• EXERCICE 1: Quels capitaines sont nommés dans l’extrait sur le combat de Rossignol ? Citez-les tous.
• EXERCICE 2: Comment traduire en anglais cette phrase de l’extrait sur le combat de Rossignol : « Les chasseurs d’Afrique vont demeurer là, au combat à pied, jusqu’à 10 h.30. » ?
• EXERCICE 3:
Répondez à ces questions sur l’extrait consacré au combat de Rossignol :
(a) Quel colonel commande le régiment des chasseurs d’Afrique ?
(b) Quel régiment prussien arrive à 9 h 15 ?
(c) À quelle distance au nord de Rossignol la batterie d’avant-garde du 2e d’artillerie coloniale a-t-elle pris position ?

• EXTRAIT SOURCE:

# # # #

Mais le temps a passé. Déjà, le reste de l’avant –garde va être forcé de s’engager : le général Montignault et le colonel Guérin sont sur la ligne de feu. On ne voit rien… D’ailleurs, la fusillade crépite sous bois. Il n’y a aucune surprise, aucun flottement. Mais toute manœuvre est impossible : l’ennemi est dissimulé dans les hautes futaies et tire à coup sûr. Les officiers, les hommes tombent. La batterie d’artillerie qui marchait avec l’avant –garde est immobilisée. L’infanterie part, la baïonnette haute.
DEVELOPPEMENT DU COMBAT AU NORD DE ROSSIGNOL
Il est déjà plus de 9 h. du matin. Immédiatement après le 1er R.I.C. venait, on se le rappelle, le régiment des chasseurs d’Afrique du colonel Costet. Les chasseurs ont vu les dragons refluer et les marsouins se déployer à droite et à gauche de la route. Un ordre arrive, prescrivant au colonel Costet de se porter, avec tout son monde , à l’ouest de la cote 358 pour prolonger la ligne des tirailleurs d’infanterie. Les chasseurs d’Afrique vont demeurer là, au combat à pied, jusqu’à 10 h.30.
Du côté ennemi, à 9 h.15, arrive le 63° R.I. prussien et les batteries qui prennent position .
Pendant ce temps, le gros de la 1° brigade atteint Rossignol et le dépasse. Le 2° R.I.C. pénètre dans le bois. Le colonel Gallois porte ses deux premiers bataillons en avant. Le 3° bataillon est ainsi fractionné : à 9 h.15, les 9° et 10° compagnies (capitaine Kerhuel et Dehaye) sont désignées pour servir de soutien à l’artillerie divisionnaire. Les deux autres compagnies 11° (capitaine Paris de Bollardière) et 12° (capitaine Dardenne) sont placées à l’est et à l’ouest de Rossignol, face à la forêt.
La batterie d’avant-garde du 2° d’artillerie coloniale, quelque peu bousculée, a pris position sur les deux ailes, à 600 mètres au nord de Rossignol, face à la forêt.

# # # #

• DONNÉES FOURNIES:
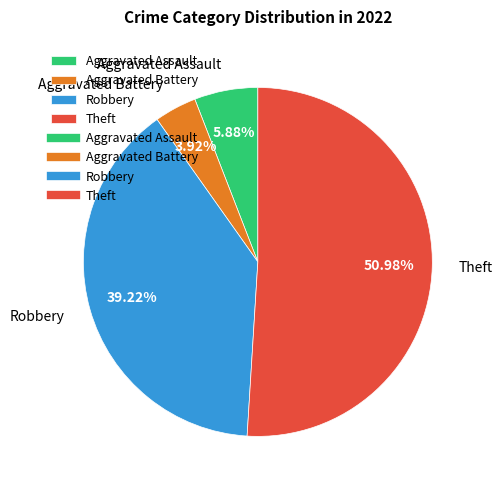

To the nearest percent, what portion does Theft represent?

51%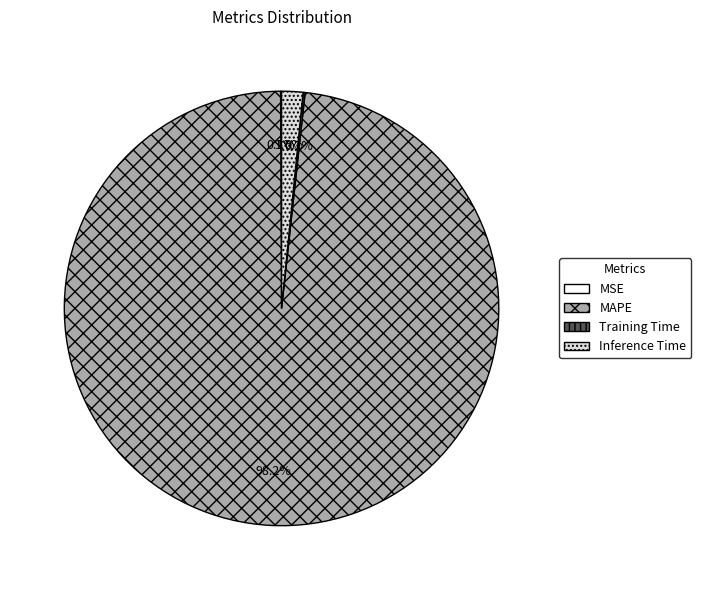

Does any single category account for the majority?

Yes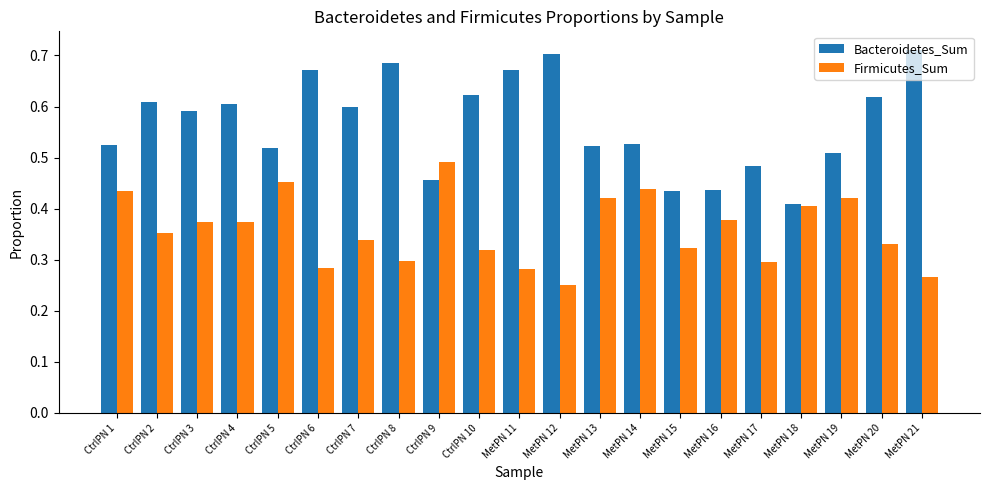

What is the sum of all Bacteroidetes_Sum values?

11.9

# # # #

• CORRIGÉ 1: Kerhuel, Dehaye, Paris de Bollardière, Dardenne

• CORRIGÉ 2: The Chasseurs d'Afrique will remain there, fighting on foot, until 10:30.

• CORRIGÉ 3:
(a) Le colonel Costet.
(b) Le 63e R.I. prussien.
(c) À 600 mètres.